ACE parser Error for Japanese

Hi,

I wanted to parse the following Japanese sentence in the ACE parser.

ええ、いいですよ。いっしょにいきましょう。

while parsing using “JACY.dat” , I am getting the following error.

え、いいですよ。いっしょにいきましょう。
NOTE: lexemes do not span position 0 `え、いいですよ'!
NOTE: post reduction gap
SKIP: え、いいですよ。いっしょにいきましょう。
NOTE: ignoring `え、いいですよ。いっしょにいきましょう。'

I am able to parse the other japanese sentences correctly without any error.
For e.g. the following sentence gives correct parse without any error.

 彼 は 大声 で 助け を 求め た 。
NOTE: 1 readings, added 591 / 193 edges to chart (73 fully instantiated, 69 actives used, 42 passives used)    RAM: 3020k
SENT: 彼 は 大声 で 助け を 求め た 。
[ LTOP: h0
INDEX: e2 [ e TENSE: past MOOD: indicative PROG: - PERF: - ASPECT: default_aspect PASS: - SF: prop ]
RELS: < [ pron_rel<0:1> LBL: h4 ARG0: x3 [ x PERS: 3 NUM: sg GEND: m PRONTYPE: std_pron ] ]
 [ def_q_rel<-1:-1> LBL: h5 ARG0: x3 RSTR: h6 BODY: h7 ]
 [ _wa_d_rel<2:3> LBL: h4 ARG0: e8 [ e TENSE: untensed MOOD: indicative PROG: - PERF: - ASPECT: default_aspect PASS: - SF: prop ] ARG1: e9 [ e TENSE: tense MOOD: indicative PROG: - PERF: - ASPECT: default_aspect PASS: - SF: prop ] ARG2: x3 ]
 [ udef_q_rel<4:6> LBL: h10 ARG0: x11 [ x PERS: 3 ] RSTR: h12 BODY: h13 ]
 [ "_oogoe_n_1_rel"<4:6> LBL: h14 ARG0: x11 ]
 [ "_de_p_rel"<7:8> LBL: h1 ARG0: e15 [ e TENSE: untensed MOOD: indicative PROG: - PERF: - ASPECT: default_aspect PASS: - SF: prop ] ARG1: e2 ARG2: x11 ]
 [ udef_q_rel<9:11> LBL: h16 ARG0: x17 [ x PERS: 3 ] RSTR: h18 BODY: h19 ]
 [ "_tasuke_n_1_rel"<9:11> LBL: h20 ARG0: x17 ]
 [ "_motomeru_v_1_rel"<14:16> LBL: h1 ARG0: e2 ARG1: x3 ARG2: x17 ] >
HCONS: < h0 qeq h1 h6 qeq h4 h12 qeq h14 h18 qeq h20 > ]
-----------------------------

Can you please help in debugging the issue?

Thanks,
Sriram

Very generally, the error means that the parser doesn’t know what to do with the token え、いいですよ. It may be because it is not in the lexicon, or may be due to morphological processing (I don’t know anything about to what degree that applies to Jacy). It can also be a tokenization issue (something is considered a token when it is not). It can also be the case of a missing generic lexical entry for a corresponding POS tag. I don’t know much about Jacy and I don’t know Japanese so I cannot say more.
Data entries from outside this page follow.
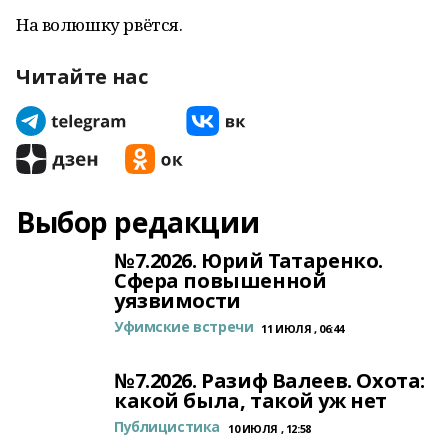
На волюшку рвётся.
Читайте нас
Выбор редакции
№7.2026. Юрий Татаренко.
Сфера повышенной
уязвимости
Уфимские встречи
11 ИЮЛЯ , 06:44
№7.2026. Разиф Валеев. Охота:
какой была, такой уж нет
Публицистика
10 ИЮЛЯ , 12:58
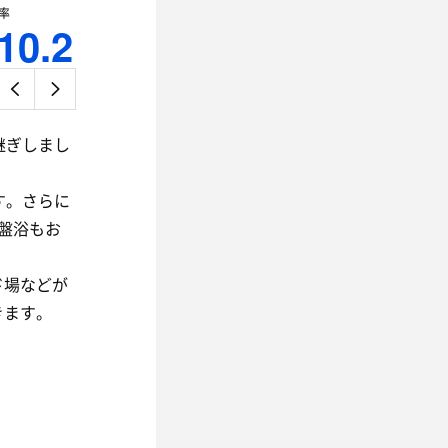
率
10.2
継ぎしまし
す。さらに
盤浴もお
ド場などが
きます。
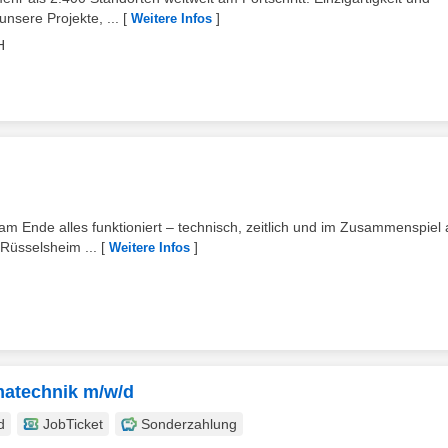
unsere Projekte, ...
[
]
Weitere Infos
H
 Ende alles funktioniert – technisch, zeitlich und im Zusammenspiel a
 Rüsselsheim ...
[
]
Weitere Infos
imatechnik m/w/d
d
JobTicket
Sonderzahlung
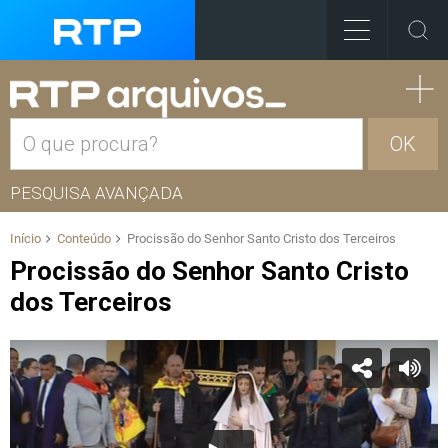
OK
PESQUISA AVANÇADA
Início
Conteúdo
Procissão do Senhor Santo Cristo dos Terceiros
Procissão do Senhor Santo Cristo
dos Terceiros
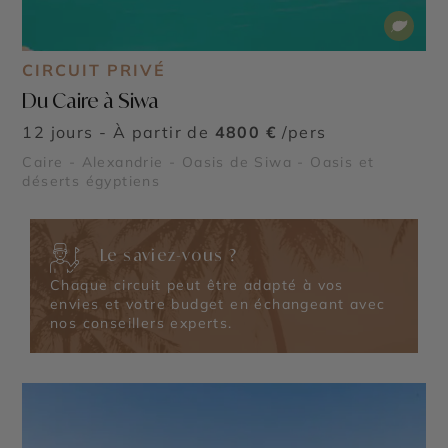
CIRCUIT PRIVÉ
Du Caire à Siwa
12 jours - À partir de
4800 €
/pers
Caire - Alexandrie - Oasis de Siwa - Oasis et
déserts égyptiens
Le saviez-vous ?
Chaque circuit peut être adapté à vos
envies et votre budget en échangeant avec
nos conseillers experts.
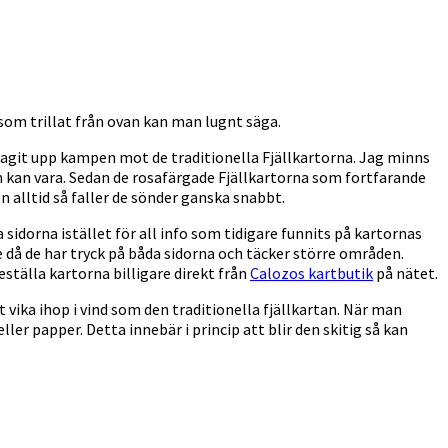
 som trillat från ovan kan man lugnt säga.
agit upp kampen mot de traditionella Fjällkartorna. Jag minns
h kan vara. Sedan de rosafärgade Fjällkartorna som fortfarande
en alltid så faller de sönder ganska snabbt.
 sidorna istället för all info som tidigare funnits på kartornas
re då de har tryck på båda sidorna och täcker större områden.
eställa kartorna billigare direkt från
Calozos kartbutik
på nätet.
t vika ihop i vind som den traditionella fjällkartan. När man
ller papper. Detta innebär i princip att blir den skitig så kan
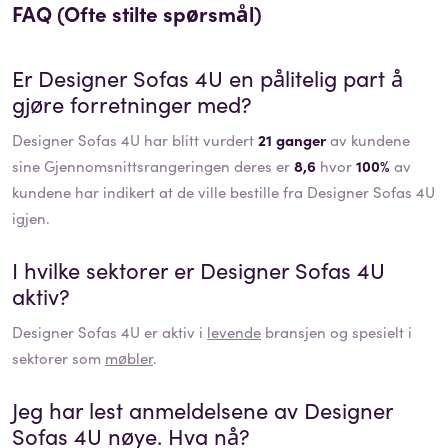
FAQ (Ofte stilte spørsmål)
Er
Designer Sofas 4U
en pålitelig part å
gjøre forretninger med?
Designer Sofas 4U har blitt vurdert
21 ganger
av kundene
sine Gjennomsnittsrangeringen deres er
8,6
hvor
100%
av
kundene har indikert at de ville bestille fra Designer Sofas 4U
igjen.
I hvilke sektorer er
Designer Sofas 4U
aktiv?
Designer Sofas 4U
er aktiv i
levende
bransjen og spesielt i
sektorer som
møbler
.
Jeg har lest anmeldelsene av
Designer
Sofas 4U
nøye. Hva nå?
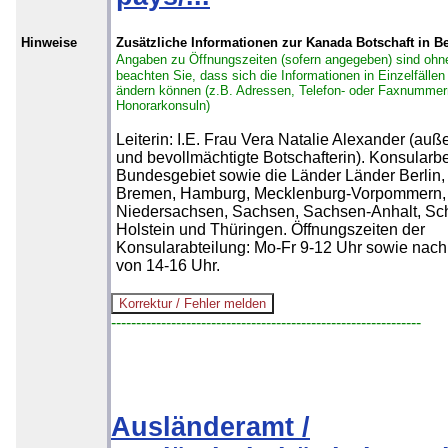
Hinweise
Zusätzliche Informationen zur Kanada Botschaft in Be
Angaben zu Öffnungszeiten (sofern angegeben) sind ohn
beachten Sie, dass sich die Informationen in Einzelfällen 
ändern können (z.B. Adressen, Telefon- oder Faxnummer
Honorarkonsuln)
Leiterin: I.E. Frau Vera Natalie Alexander (auß
und bevollmächtigte Botschafterin). Konsularbe
Bundesgebiet sowie die Länder Länder Berlin,
Bremen, Hamburg, Mecklenburg-Vorpommern,
Niedersachsen, Sachsen, Sachsen-Anhalt, Sc
Holstein und Thüringen. Öffnungszeiten der
Konsularabteilung: Mo-Fr 9-12 Uhr sowie nac
von 14-16 Uhr.
--------------------------------------------------------------
Ausländeramt /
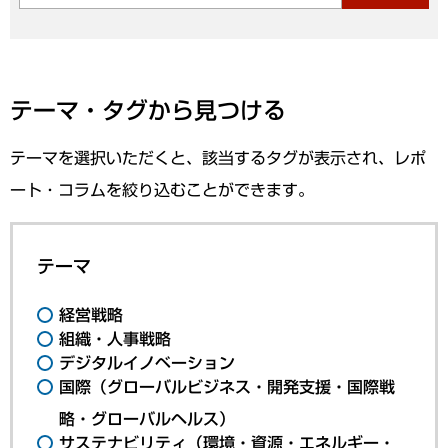
テーマ・タグから見つける
テーマを選択いただくと、該当するタグが表示され、レポ
ート・コラムを絞り込むことができます。
テーマ
経営戦略
組織・人事戦略
デジタルイノベーション
国際（グローバルビジネス・開発支援・国際戦
略・グローバルヘルス）
サステナビリティ（環境・資源・エネルギー・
Jacy is expecting strings with whitespace (single byte whitespace) tokenization, corresponding roughly to the output of ChaSen. That’s true in this example:

彼 は 大声 で 助け を 求め た 。

So you need to figure out where to put the white space in your other example. At a guess, I’d try:

ええ 、いい です よ 。
いっしょに いき まし ょう 。

Note that those are two separate sentences, so should be parsed separately! Also, I think there needs to be white space separating the punctuation marks from the words.

1 Like